Banjir
dan Perubahan Iklim Edvin Aldrian ; Profesor Meteorologi
dan Klimatologi BPPT, Inter governmental Panel on Climate Change WG 1 Vice
Chair |
KOMPAS,
01 Maret
2021
Pada awal Februari kemarin, Jakarta kembali
diguyur hujan lebat dan ancaman banjir terjadi lagi. Hujan di Jakarta pada 19
Februari 2021 sekuat banjir Jakarta awal tahun baru 2020 (1 Januari 2020) di
Jakarta. Pada keesokan harinya, 20 Februari 2021, di
daerah Pasar Minggu tercatat hujan dengan intensitas 226 milimeter. Sementara
itu di Halim tercatat 176 milimeter dalam semalam. Hujan tersebut terjadi
dalam durasi 3-4 jam. Ini jauh lebih pendek dibandingkan hujan pada awal
tahun 2020. Tahun lalu tercatat rekor di Halim 377
milimeter selama hampir 10-11 jam. Jadi kualitas hujan semalam kalau datanya
dikali dua (agar durasinya sama), maka akan diperoleh di atas 400 milimeter
dalam sehari, baik di Pasar Minggu maupun Halim. Ini berarti mendekati angka
tahun lalu. Walhasil kualitas intensitasnya mirip tahun lalu. Fenomena
ekstrem Semua data pengamatan yang disampaikan itu
adalah angka-angka yang sangat fantastis dalam catatan sejarah hujan yang
ada. Pulau Jawa mengalami hujan rata-rata 2.300 milimeter dalam setahun dan
pada puncak hujan mendapat curah sekitar 300 milimeter dalam sebulan. Angka-angka yang disebut itu merupakan
nilai sangat ekstrem dan hanya terjadi pada frekuensi yang sangat jarang
sekali. Dalam istilah hidrologi dapat dikatakan angka return period atau
kemungkinan kembalinya dapat terjadi lagi pada skala 50 hingga 100 tahunan. Mengapa hujan yang sedemikian ekstrem dapat
sering terjadi?

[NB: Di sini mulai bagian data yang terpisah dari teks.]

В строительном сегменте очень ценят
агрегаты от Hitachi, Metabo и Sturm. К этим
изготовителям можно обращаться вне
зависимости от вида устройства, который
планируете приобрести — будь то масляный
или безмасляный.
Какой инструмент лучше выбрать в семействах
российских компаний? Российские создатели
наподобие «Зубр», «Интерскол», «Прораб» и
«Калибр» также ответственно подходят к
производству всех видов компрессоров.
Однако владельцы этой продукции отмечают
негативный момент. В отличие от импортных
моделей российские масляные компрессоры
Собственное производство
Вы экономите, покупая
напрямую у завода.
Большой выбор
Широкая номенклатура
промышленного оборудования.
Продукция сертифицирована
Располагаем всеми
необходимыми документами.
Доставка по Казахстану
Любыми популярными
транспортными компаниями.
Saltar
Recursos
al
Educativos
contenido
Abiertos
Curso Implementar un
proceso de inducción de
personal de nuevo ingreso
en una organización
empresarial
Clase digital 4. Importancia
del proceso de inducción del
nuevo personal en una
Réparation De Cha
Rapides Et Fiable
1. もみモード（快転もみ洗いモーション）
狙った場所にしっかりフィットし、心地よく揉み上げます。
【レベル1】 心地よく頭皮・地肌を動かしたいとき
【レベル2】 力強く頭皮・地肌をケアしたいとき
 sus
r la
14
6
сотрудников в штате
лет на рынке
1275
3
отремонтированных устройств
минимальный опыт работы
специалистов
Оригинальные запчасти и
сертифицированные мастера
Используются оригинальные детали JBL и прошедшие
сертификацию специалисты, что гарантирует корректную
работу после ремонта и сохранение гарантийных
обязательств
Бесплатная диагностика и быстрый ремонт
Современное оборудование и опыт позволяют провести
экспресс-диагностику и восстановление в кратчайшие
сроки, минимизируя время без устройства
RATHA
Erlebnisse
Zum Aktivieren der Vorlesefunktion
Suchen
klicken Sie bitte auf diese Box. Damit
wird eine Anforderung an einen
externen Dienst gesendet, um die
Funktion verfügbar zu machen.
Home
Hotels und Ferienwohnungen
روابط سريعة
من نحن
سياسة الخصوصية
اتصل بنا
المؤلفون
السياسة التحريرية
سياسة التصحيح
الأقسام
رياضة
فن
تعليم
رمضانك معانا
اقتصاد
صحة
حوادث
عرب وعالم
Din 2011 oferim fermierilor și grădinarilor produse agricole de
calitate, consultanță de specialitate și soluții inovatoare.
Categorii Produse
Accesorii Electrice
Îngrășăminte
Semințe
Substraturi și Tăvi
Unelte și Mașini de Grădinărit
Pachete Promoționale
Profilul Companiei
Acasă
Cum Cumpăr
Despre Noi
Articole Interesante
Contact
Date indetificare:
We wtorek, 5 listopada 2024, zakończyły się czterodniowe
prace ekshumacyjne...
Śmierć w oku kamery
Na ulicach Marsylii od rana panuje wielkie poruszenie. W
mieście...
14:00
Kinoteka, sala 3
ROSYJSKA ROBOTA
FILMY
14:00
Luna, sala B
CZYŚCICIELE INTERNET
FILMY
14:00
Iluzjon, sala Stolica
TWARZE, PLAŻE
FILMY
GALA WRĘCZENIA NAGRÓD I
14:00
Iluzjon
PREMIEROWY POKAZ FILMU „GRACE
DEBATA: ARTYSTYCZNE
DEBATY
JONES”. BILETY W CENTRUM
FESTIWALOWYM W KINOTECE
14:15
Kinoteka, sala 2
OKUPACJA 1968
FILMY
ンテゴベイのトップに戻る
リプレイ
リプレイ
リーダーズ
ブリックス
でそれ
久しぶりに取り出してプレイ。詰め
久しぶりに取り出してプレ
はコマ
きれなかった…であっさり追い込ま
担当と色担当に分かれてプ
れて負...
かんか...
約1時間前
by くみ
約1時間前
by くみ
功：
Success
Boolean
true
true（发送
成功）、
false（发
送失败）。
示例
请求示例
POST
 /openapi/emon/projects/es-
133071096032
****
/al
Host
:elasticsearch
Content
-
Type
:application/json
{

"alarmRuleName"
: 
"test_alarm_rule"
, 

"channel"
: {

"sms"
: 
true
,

Bulan Januari lalu kita mendapat kabar banjir di Kalimantan
Selatan yang cukup bertahan lama dengan rekor hujan adalah 270 milimeter pada
13 Januari 2021 di Banjar Baru di wilayah Bandara Syamsuddin Noor. Nilai
angka yang terjadi di daerah tersebut juga merupakan rekor ekstrem tersendiri
akibat hujan pada hari itu dan hari-hari sebelumnya. Hujan ekstrem sering kali ditengarai
disebabkan oleh peristiwa global dan bukan lokal, yaitu pemanasan global
(global warming) dan perubahan iklim. Gurun Sahara baru saja mengalami hujan
salju di bulan Januari, sementara derita serupa juga dialami oleh Negara
Bagian Texas yang berada di selatan AS. Wilayah selatan AS, seperti Miami dan
Florida, baru saja (tahun 2020) mengalami siklon tropis (biasa dikenal dengan
hurricane) dengan jumlah terbanyak dalam setahun sepanjang catatan. Meski tidak dapat dikaitkan secara langsung
hubungan antara peningkatan kondisi ekstrem pada suatu daerah dan pemanasan global, berbagai kejadian yang ada saat ini
menyebabkan kita umat manusia mau tidak mau mengakui bahwa memang ada
hubungan yang tidak langsung. Tren
pemanasan global Dilihat dari catatan, suhu bumi terus
meningkat, seiring dengan catatan konsentrasi gas karbon dioksida di atmosfer
yang sudah tembus level 400 ppm (parts per million). Selanjutnya data kondisi ekstrem juga
menunjukkan tren yang terus meningkat baik intensitas maupun frekuensinya.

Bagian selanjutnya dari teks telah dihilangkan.